**Requirement**
Wherever a line holds the word "Ability", copy that line from the data.

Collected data
════

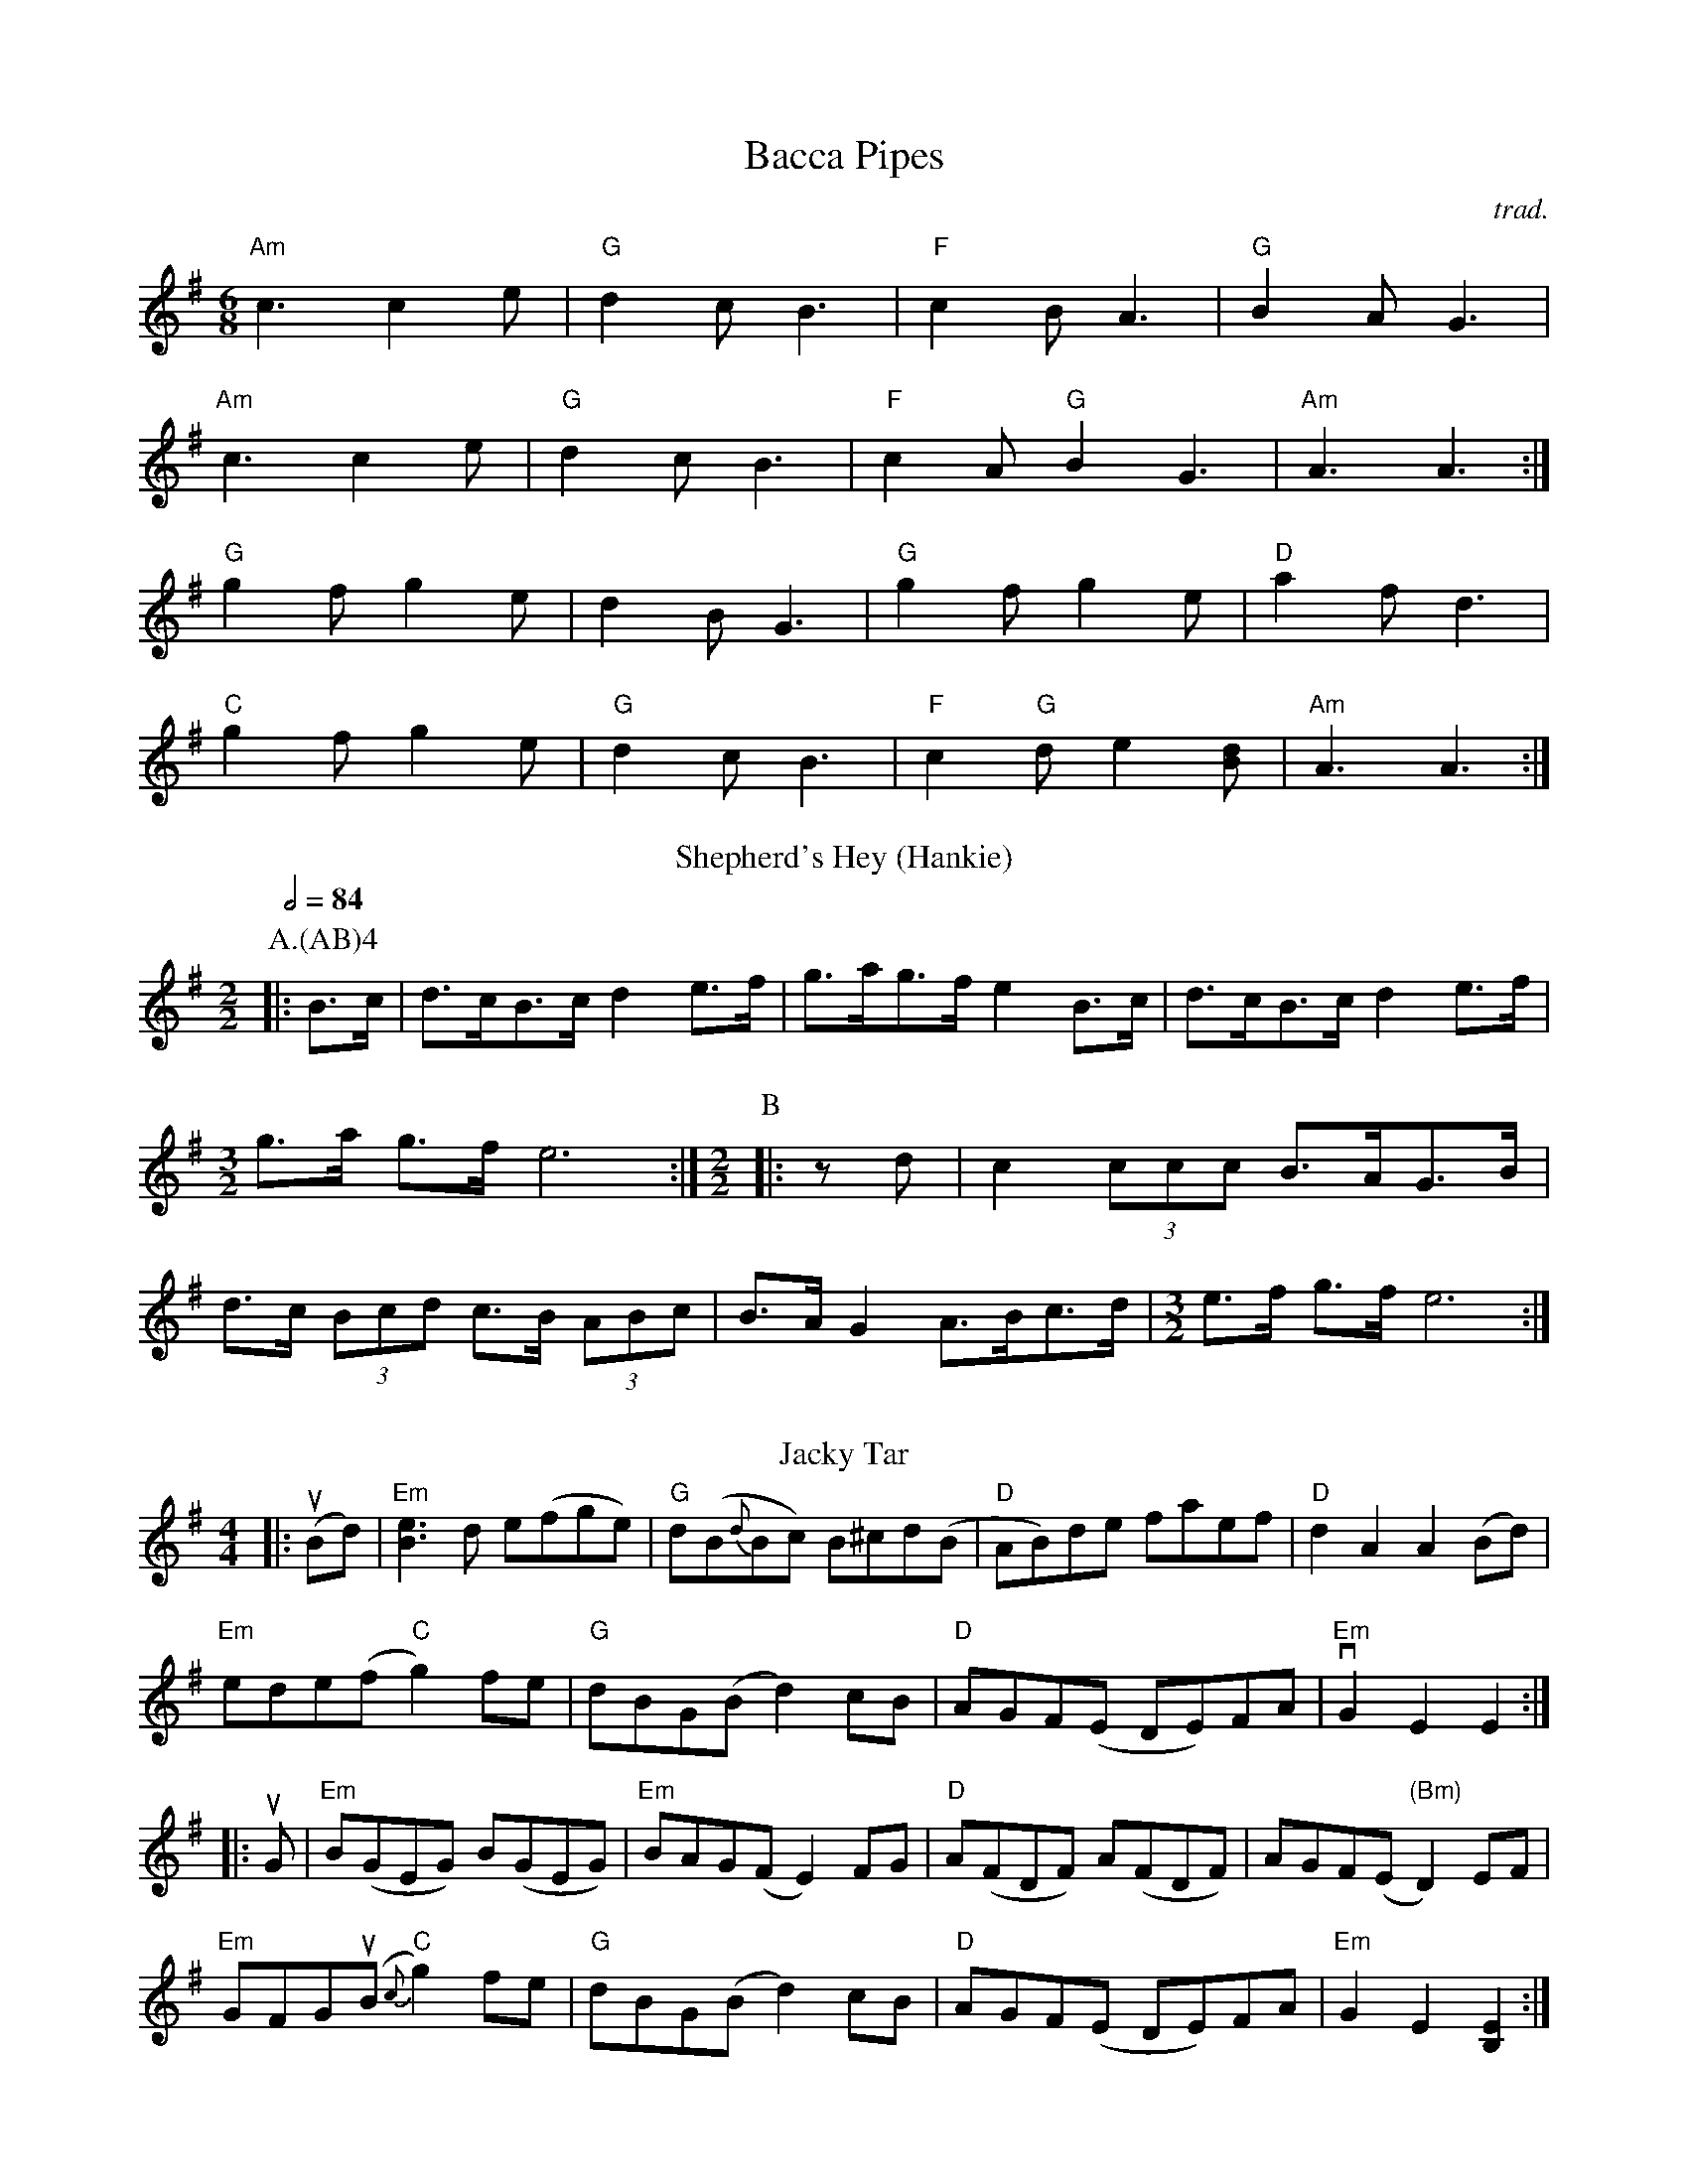 X:1
T: Bacca Pipes
O:trad.
R:Jig
L:1/8
M:6/8
K:G
"Am"c3 c2 e|"G"d2 c B3|"F"c2 B A3|"G"B2 A G3|
"Am"c3 c2 e|"G"d2 c B3|"F"c2 A "G"B2 G3|"Am" A3 A3 :|
"G" g2 f g2 e|d2 B G3|"G" g2 f g2 e|"D"a2 f d3|
"C" g2 f g2 e|"G"d2 c B3|"F" c2 "G"d e2 [dB] |"Am" A3 A3 :|
T:Shepherd's Hey (Hankie)
M:2/2
C:
S:Bacon (MDT)
N:
A:Field Town
O:English
R:Reel
P:A.(AB)4
K:Em
Q:1/2=84
P:A
L:1/8
|: B>c | d>cB>c d2 e>f | g>ag>f e2 B>c | d>cB>c d2 e>f |\
M:3/2
L:1/8
g>a g>f e6 :|\
M:2/2
L:1/8
P:B
|: z d | c2 (3ccc B>AG>B | d>c (3Bcd c>B (3ABc | B>A G2 A>Bc>d |\
M:3/2
L:1/8
e>f g>f e6 :|
%%vskip
T: Jacky Tar
R: hornpipe
M: 4/4
L: 1/8
K: Emin
|:u(Bd)|"Em"[e3B3] d e(fge)|"G" d(B{d}Bc) B^cd(B|"D"AB)de faef|"D" d2A2 A2(Bd)|
"Em"ede(f "C"g2)fe|"G" dBG(B d2)cB|"D"AGF(E DE)FA|"Em"vG2E2 E2:|
|:uG|"Em"B(GEG) B(GEG)|"Em"BAG(F E2)FG|"D"A(FDF) A(FDF)|AGF(E "(Bm)"D2)EF|
"Em"GFGu(B "C"{c}g2)fe|"G" dBG(B d2)cB|"D"AGF(E DE)FA|"Em"G2E2 [B,2E2]:|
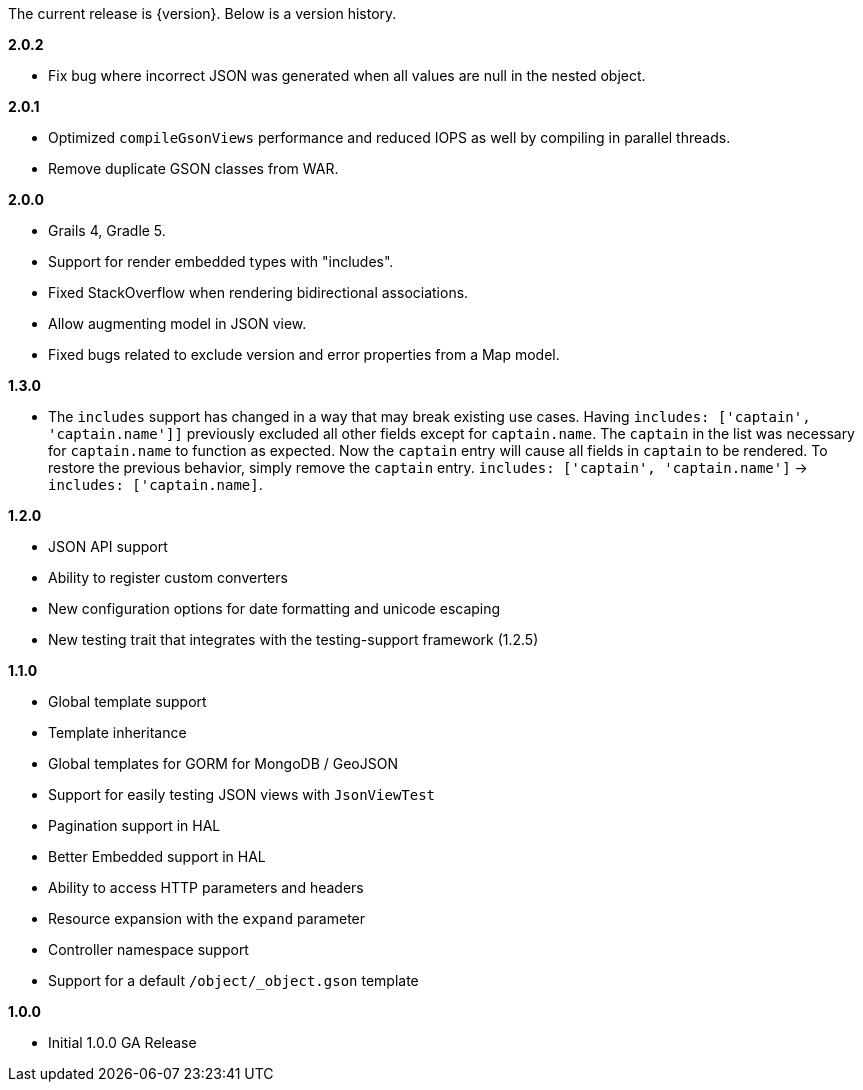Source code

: The current release is {version}. Below is a version history.


*2.0.2*

* Fix bug where incorrect JSON was generated when all values are null in the nested object.

*2.0.1*

* Optimized `compileGsonViews` performance and reduced IOPS as well by compiling in parallel threads.
* Remove duplicate GSON classes from WAR.

*2.0.0*

* Grails 4, Gradle 5.
* Support for render embedded types with "includes".
* Fixed StackOverflow when rendering bidirectional associations.
* Allow augmenting model in JSON view.
* Fixed bugs related to exclude version and error properties from a Map model.

*1.3.0*

* The `includes` support has changed in a way that may break existing use cases. Having `includes: ['captain', 'captain.name']]` previously excluded all other fields except for `captain.name`. The `captain` in the list was necessary for `captain.name` to function as expected. Now the `captain` entry will cause all fields in `captain` to be rendered. To restore the previous behavior, simply remove the `captain` entry.  `includes: ['captain', 'captain.name']` -> `includes: ['captain.name]`.

*1.2.0*

* JSON API support
* Ability to register custom converters
* New configuration options for date formatting and unicode escaping
* New testing trait that integrates with the testing-support framework (1.2.5)

*1.1.0*

* Global template support
* Template inheritance
* Global templates for GORM for MongoDB / GeoJSON
* Support for easily testing JSON views with `JsonViewTest`
* Pagination support in HAL
* Better Embedded support in HAL
* Ability to access HTTP parameters and headers
* Resource expansion with the `expand` parameter
* Controller namespace support
* Support for a default `/object/_object.gson` template

*1.0.0*

* Initial 1.0.0 GA Release

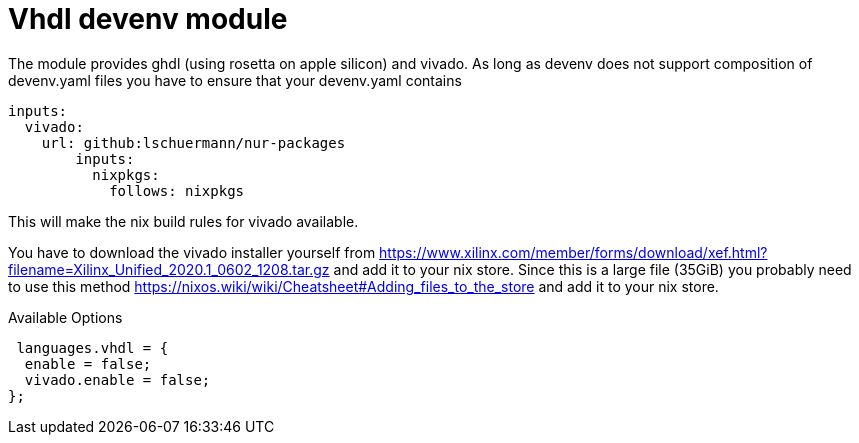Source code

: = Vhdl devenv module

The module provides ghdl (using rosetta on apple silicon) and vivado.
As long as devenv does not support composition of devenv.yaml files
you have to ensure that your devenv.yaml contains

[source, nix]
----
inputs:
  vivado:
    url: github:lschuermann/nur-packages
	inputs:
	  nixpkgs:
	    follows: nixpkgs
----
This will make the nix build rules for vivado available.

You have to download the vivado installer yourself from
 https://www.xilinx.com/member/forms/download/xef.html?filename=Xilinx_Unified_2020.1_0602_1208.tar.gz
and add it to your nix store.
Since this is a large file (35GiB) you probably need to use this method https://nixos.wiki/wiki/Cheatsheet#Adding_files_to_the_store
and add it to your nix store.

.Available Options
[source, nix]
----
 languages.vhdl = {
  enable = false;
  vivado.enable = false;
};
----
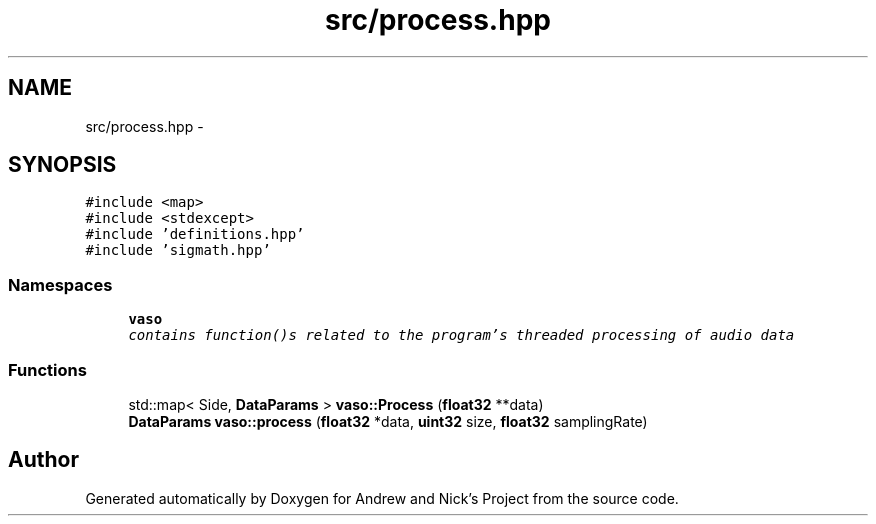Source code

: .TH "src/process.hpp" 3 "Mon Apr 18 2016" "Andrew and Nick's Project" \" -*- nroff -*-
.ad l
.nh
.SH NAME
src/process.hpp \- 
.SH SYNOPSIS
.br
.PP
\fC#include <map>\fP
.br
\fC#include <stdexcept>\fP
.br
\fC#include 'definitions\&.hpp'\fP
.br
\fC#include 'sigmath\&.hpp'\fP
.br

.SS "Namespaces"

.in +1c
.ti -1c
.RI " \fBvaso\fP"
.br
.RI "\fIcontains function()s related to the program's threaded processing of audio data \fP"
.in -1c
.SS "Functions"

.in +1c
.ti -1c
.RI "std::map< Side, \fBDataParams\fP > \fBvaso::Process\fP (\fBfloat32\fP **data)"
.br
.ti -1c
.RI "\fBDataParams\fP \fBvaso::process\fP (\fBfloat32\fP *data, \fBuint32\fP size, \fBfloat32\fP samplingRate)"
.br
.in -1c
.SH "Author"
.PP 
Generated automatically by Doxygen for Andrew and Nick's Project from the source code\&.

════

**Answer box**
* Ability to register custom converters
* Ability to access HTTP parameters and headers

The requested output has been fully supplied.